Is the function $f(x)=\sin(x\sin x)$ uniformly continuous?

Question

Is the following function uniformly continuous?

$f(x)=\sin(x\sin x)$

Tried using definition of uniformly continuous and also the fact that if the derivative is bounded then the function is uniformly continuous but failed in both cases .Please help.

Answer 1

let $$f(x) = x\sin x$$ Take $n$ a positive integerand consider $$a_n = 2n\pi -\pi/2 \quad \text{and} \quad b_n = 2n\pi + \pi/2$$

hence $$g(a_n) = -a_n \quad \text{and} \quad g(b_n) = b_n$$

In the interval $[-a_n, b_n]$ of length $4n \pi + \pi$, we have $2n$ periods, in other words is $2n$ points at which $f$ takes $-1$ and $2n$ points in which it takes the value $1$.

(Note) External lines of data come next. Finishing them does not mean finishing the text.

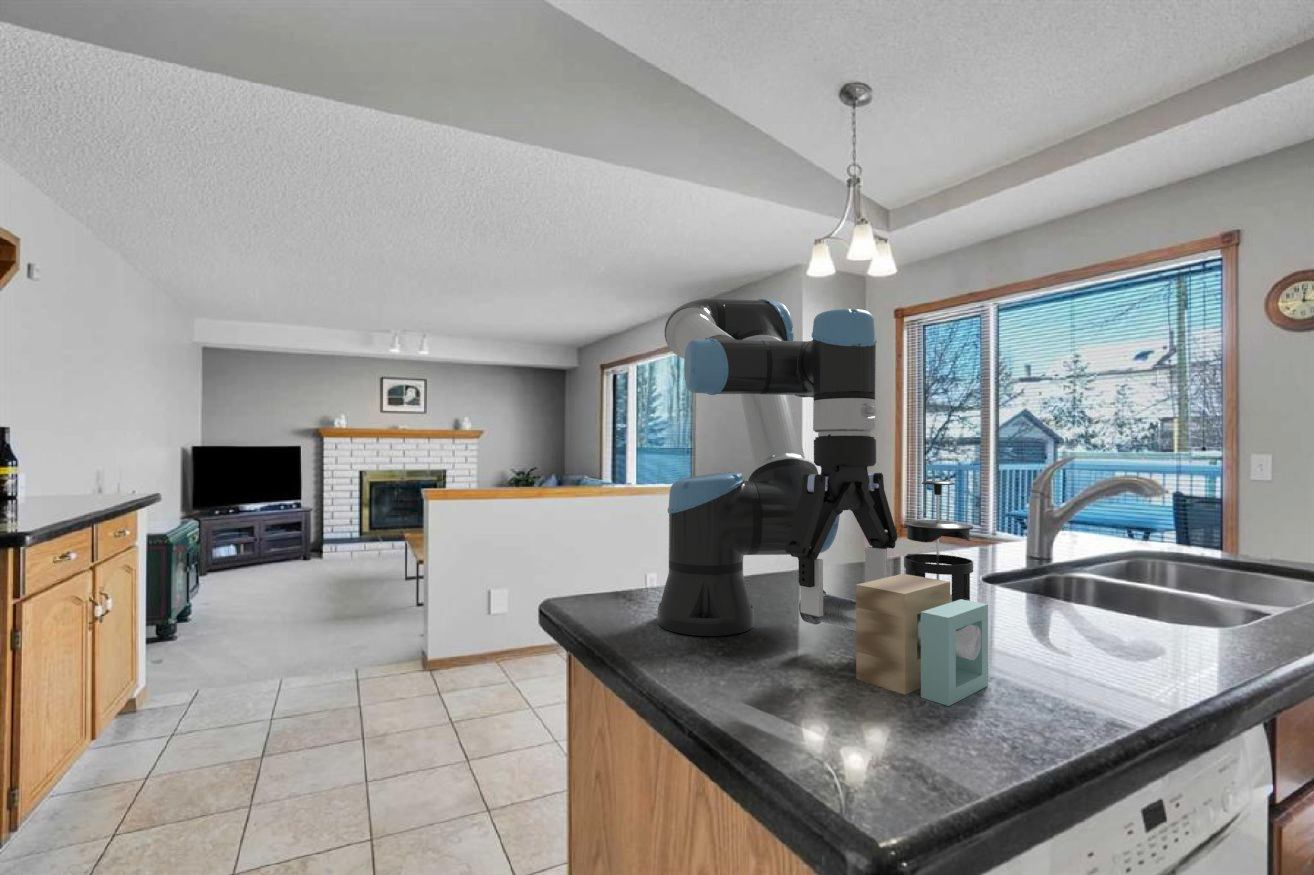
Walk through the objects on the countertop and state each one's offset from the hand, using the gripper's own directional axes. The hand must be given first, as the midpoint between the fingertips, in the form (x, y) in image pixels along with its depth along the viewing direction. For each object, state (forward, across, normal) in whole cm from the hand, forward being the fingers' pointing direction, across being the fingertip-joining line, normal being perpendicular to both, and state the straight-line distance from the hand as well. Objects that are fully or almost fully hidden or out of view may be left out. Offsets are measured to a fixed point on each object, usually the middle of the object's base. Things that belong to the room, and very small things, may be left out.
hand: (845, 605), depth 81 cm
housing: (+8, 0, -8) cm, 11 cm away
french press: (+8, +19, -2) cm, 21 cm away
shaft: (+3, 0, -5) cm, 6 cm away
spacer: (+7, 0, -14) cm, 15 cm away
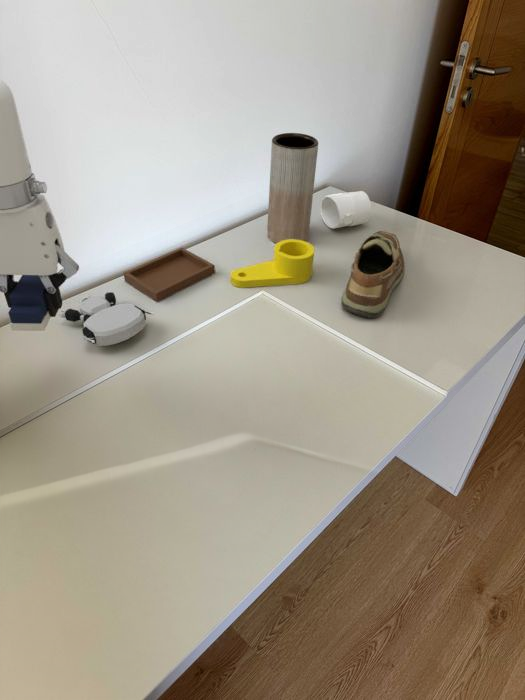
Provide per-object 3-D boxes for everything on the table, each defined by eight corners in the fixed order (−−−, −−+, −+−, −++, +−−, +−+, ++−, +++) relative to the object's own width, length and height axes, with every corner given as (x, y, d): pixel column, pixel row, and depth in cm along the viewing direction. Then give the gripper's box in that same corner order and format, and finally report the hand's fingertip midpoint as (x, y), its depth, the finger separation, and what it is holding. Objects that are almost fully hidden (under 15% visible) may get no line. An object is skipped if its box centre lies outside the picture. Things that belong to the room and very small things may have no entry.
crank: (302, 261, 118) (304, 237, 115) (317, 280, 112) (320, 255, 109) (225, 273, 113) (225, 248, 109) (237, 293, 107) (237, 268, 103)
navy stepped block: (31, 294, 80) (24, 269, 77) (61, 295, 80) (55, 270, 78) (11, 330, 73) (3, 304, 70) (44, 331, 73) (36, 305, 71)
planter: (272, 248, 123) (278, 149, 108) (262, 228, 130) (266, 133, 115) (313, 244, 125) (324, 147, 110) (301, 225, 132) (310, 131, 117)
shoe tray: (157, 302, 104) (156, 293, 103) (124, 281, 109) (123, 272, 108) (214, 273, 113) (214, 265, 112) (182, 255, 118) (181, 247, 117)
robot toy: (58, 326, 98) (99, 361, 89) (51, 306, 95) (94, 340, 87) (115, 302, 105) (159, 332, 96) (111, 282, 102) (156, 311, 93)
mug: (369, 230, 131) (375, 199, 126) (337, 236, 128) (341, 205, 123) (345, 210, 140) (349, 181, 135) (314, 215, 137) (317, 185, 132)
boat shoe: (407, 257, 122) (417, 214, 115) (392, 327, 100) (403, 280, 94) (360, 248, 124) (367, 206, 117) (336, 316, 103) (343, 269, 96)
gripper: (80, 180, 68) (101, 297, 80) (-54, 176, 67) (-13, 295, 79) (64, 205, 63) (90, 327, 74) (-82, 201, 62) (-33, 325, 73)
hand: (37, 309), depth 77 cm, fingers closed on navy stepped block, 4 cm apart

Hence, the average interval is $\pi/2n$ and the slope of the secant line is $4n/\pi.$ By MVT, there is such a point with the exact slope.

As $n \rightarrow +\infty$, $f$ is not Lipschitz continuous in the interval $[0, +\infty[$

Answer 2

Hints:

1. If $f$ is uniformly continuous, then we have $f(y_n) - f(x_n)\to 0$ for any sequence $x_n, y_n$ with $y_n - x_n \to 0$.

2. Consider $x_n = 2\pi n$ and $y_n = x_n + \frac{1}{x_n}$.